The priority gap: Why engineering teams have to stop delivering to themselves in early project milestones

The priority gap: Why engineering teams have to stop delivering to themselves in early project milestones

The majority of modern technology teams following a Lean-Agile path are familiar with the “deliver early and often” approach. Even though continuous milestone delivery is a common focus, directing efforts to put something in the client’s hands as early as possible to build trust, is not.

Too often development teams get stuck in delivering to “themselves” and prioritising technology. This alienates the product owner, analysts, sponsor and any non-developers who really need to see progress and problems being solved in a way they can understand – especially in the beginning of the project. Odds are, the business spent months, if not years, trying to sell the project internally before being able to bring on a development team.

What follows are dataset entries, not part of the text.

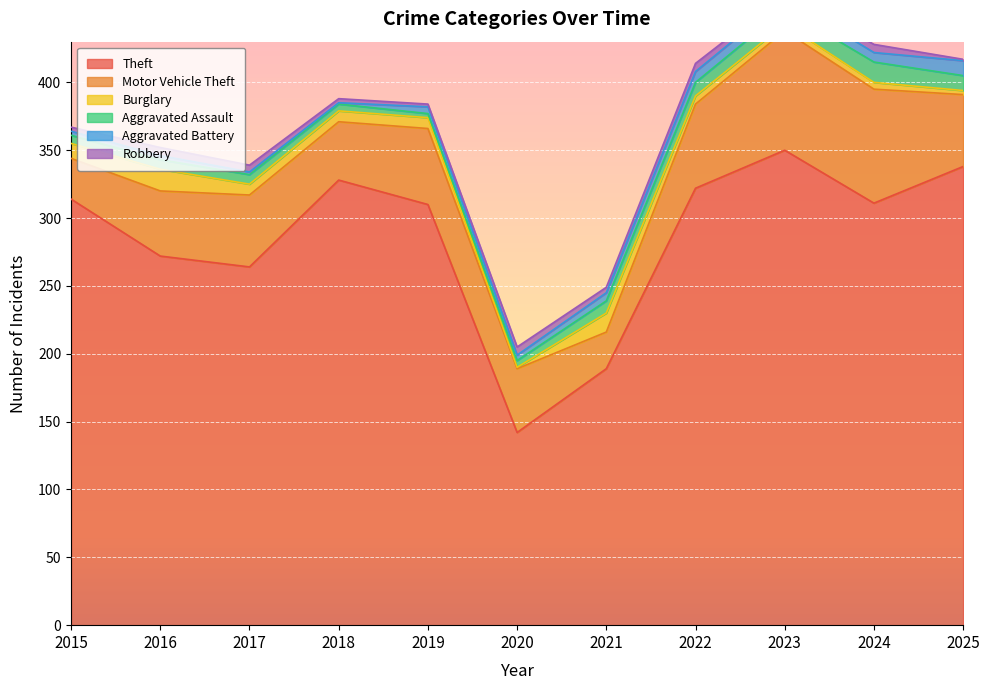

Rank the series by their maximum value, from highest to lowest.

Theft, Motor Vehicle Theft, Burglary, Aggravated Assault, Aggravated Battery, Robbery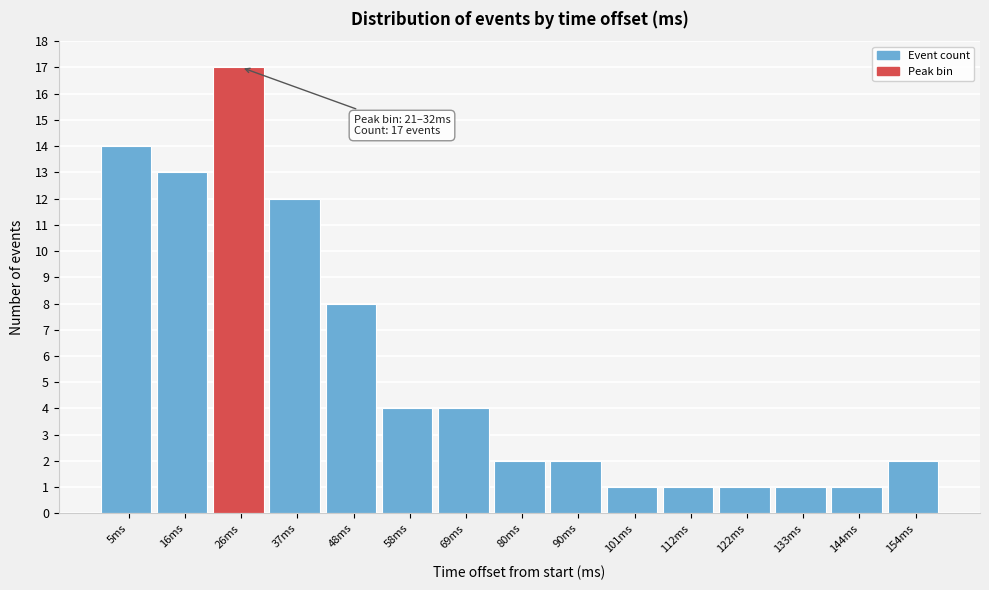

Which range on the x-axis has the tallest bar?

22 to 32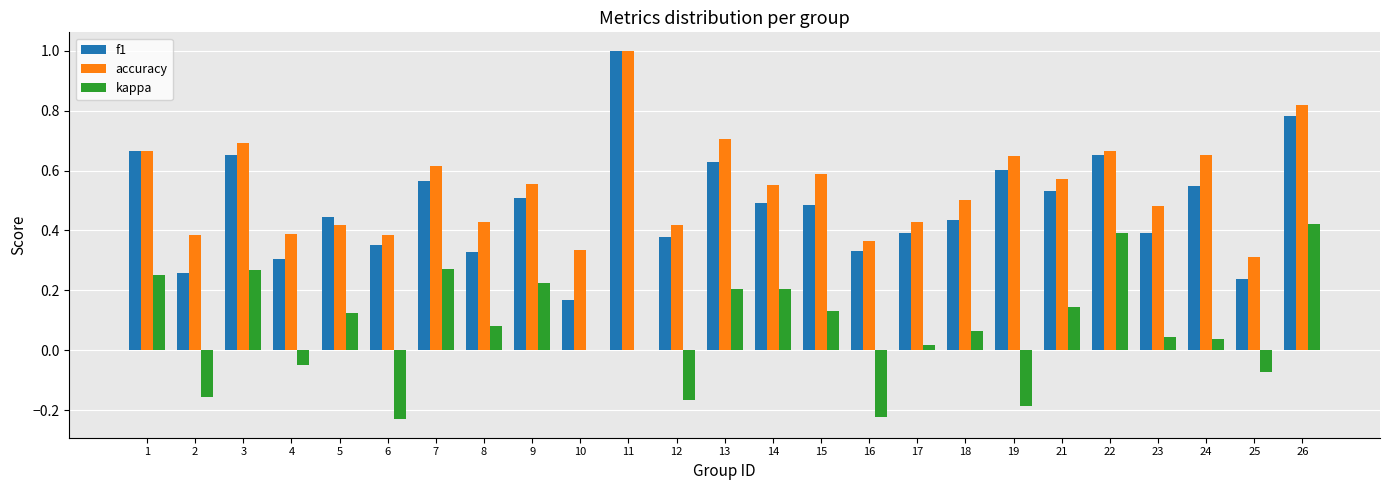

What is the sum of all f1 values?

12.1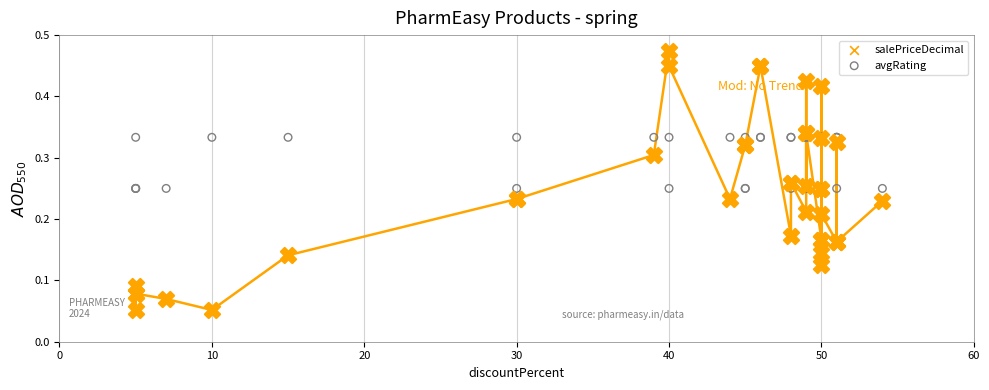

Which series contains the lowest Y value?

salePriceDecimal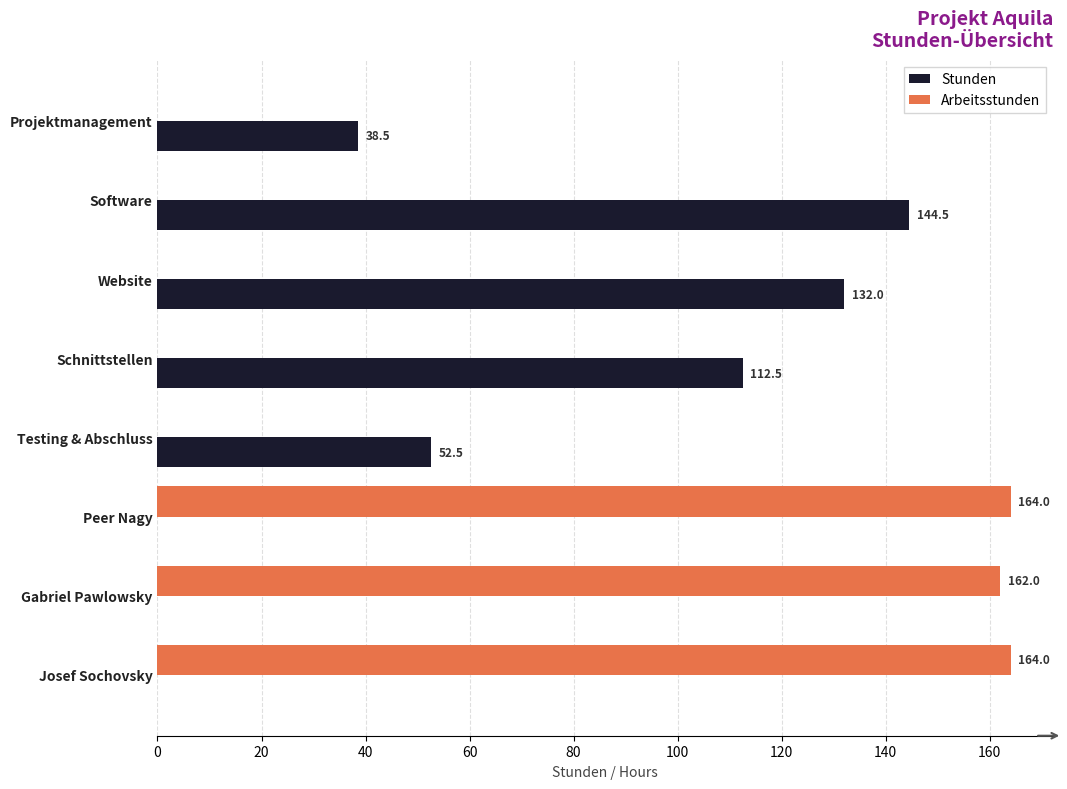

Which series changed the most between Software and Josef Sochovsky?

Arbeitsstunden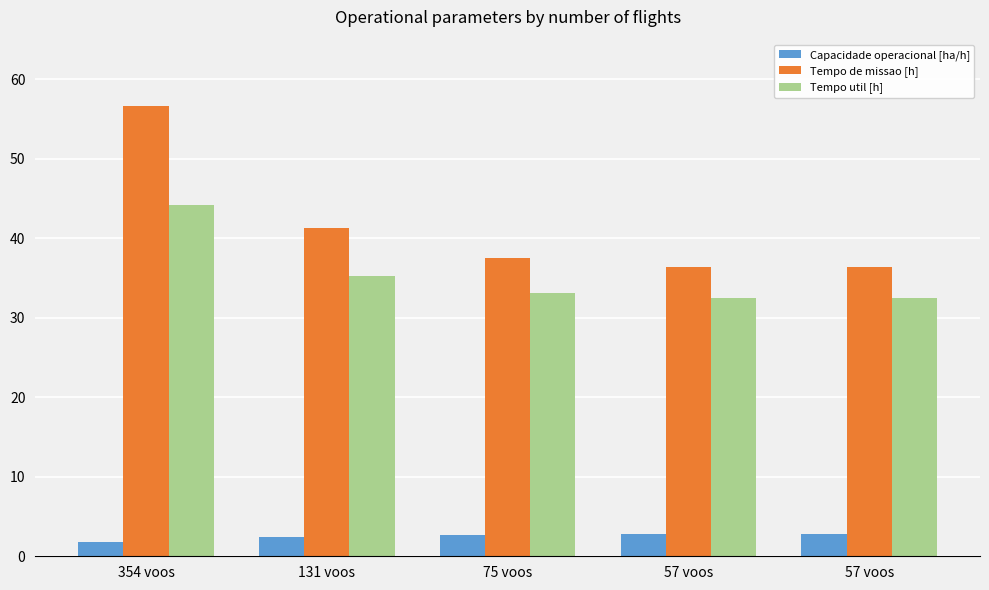

At 57 voos, list the series in order from smallest to largest.

Capacidade operacional [ha/h], Tempo util [h], Tempo de missao [h]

When the project finally kicks off, it’s only natural that the business feels some excitement and nervousness.

What normally goes wrong
Development teams are technically-inclined, so they will naturally focus on the foundational technology in the beginning. This is important, but doesn’t have intrinsic business value. The time spent on algorithms and the back-end is difficult to showcase to non-technical stakeholders, and will often be seen as invisible work.

Business loses interest if there is too much focus on engineering preferences in early milestones. This will cause stakeholders to feel overwhelmed and isolated from the project. At the other end, if an effort is made to include the business at the start of the project and the focus is on business priorities, stakeholders’ sentiments will increase and trust will grow. The difference between these two scenarios create a priority gap between business and the development team.

Delivering something that keeps stakeholders engaged
It’s important to gain the business’ trust while relationships are still new by involving everybody in initial phases instead of diving into deep tech work. Technology teams should show that they are keeping the stakeholders’ priorities and concerns top of mind – even if the technologists don’t share those particular concerns. The priority gap causes the business to feel disillusioned and no longer in control of their project, which leads to mistrust early on in the project, before the relationships are there to lean on.

Engineering teams need to be empathetic and reciprocate their concerns of what the business feels the key risks are in the project. It’s important to demonstrate these concerns early on in the project and in a language that the business and stakeholders will understand. This can often be done with visual outputs, or workshops, findings and models which speak directly to those top priorities, instead of new ones which the business doesn't understand or worry about.

The third principle from the Agile manifesto tells us to deliver early and often. However, it’s not always clear what needs to be delivered early and often during the early phases of a project: business value. Business value is often just about reciprocating priorities and sharing empathy with stakeholders. When development teams prove that they’re focused on providing business value, the priority gap closes.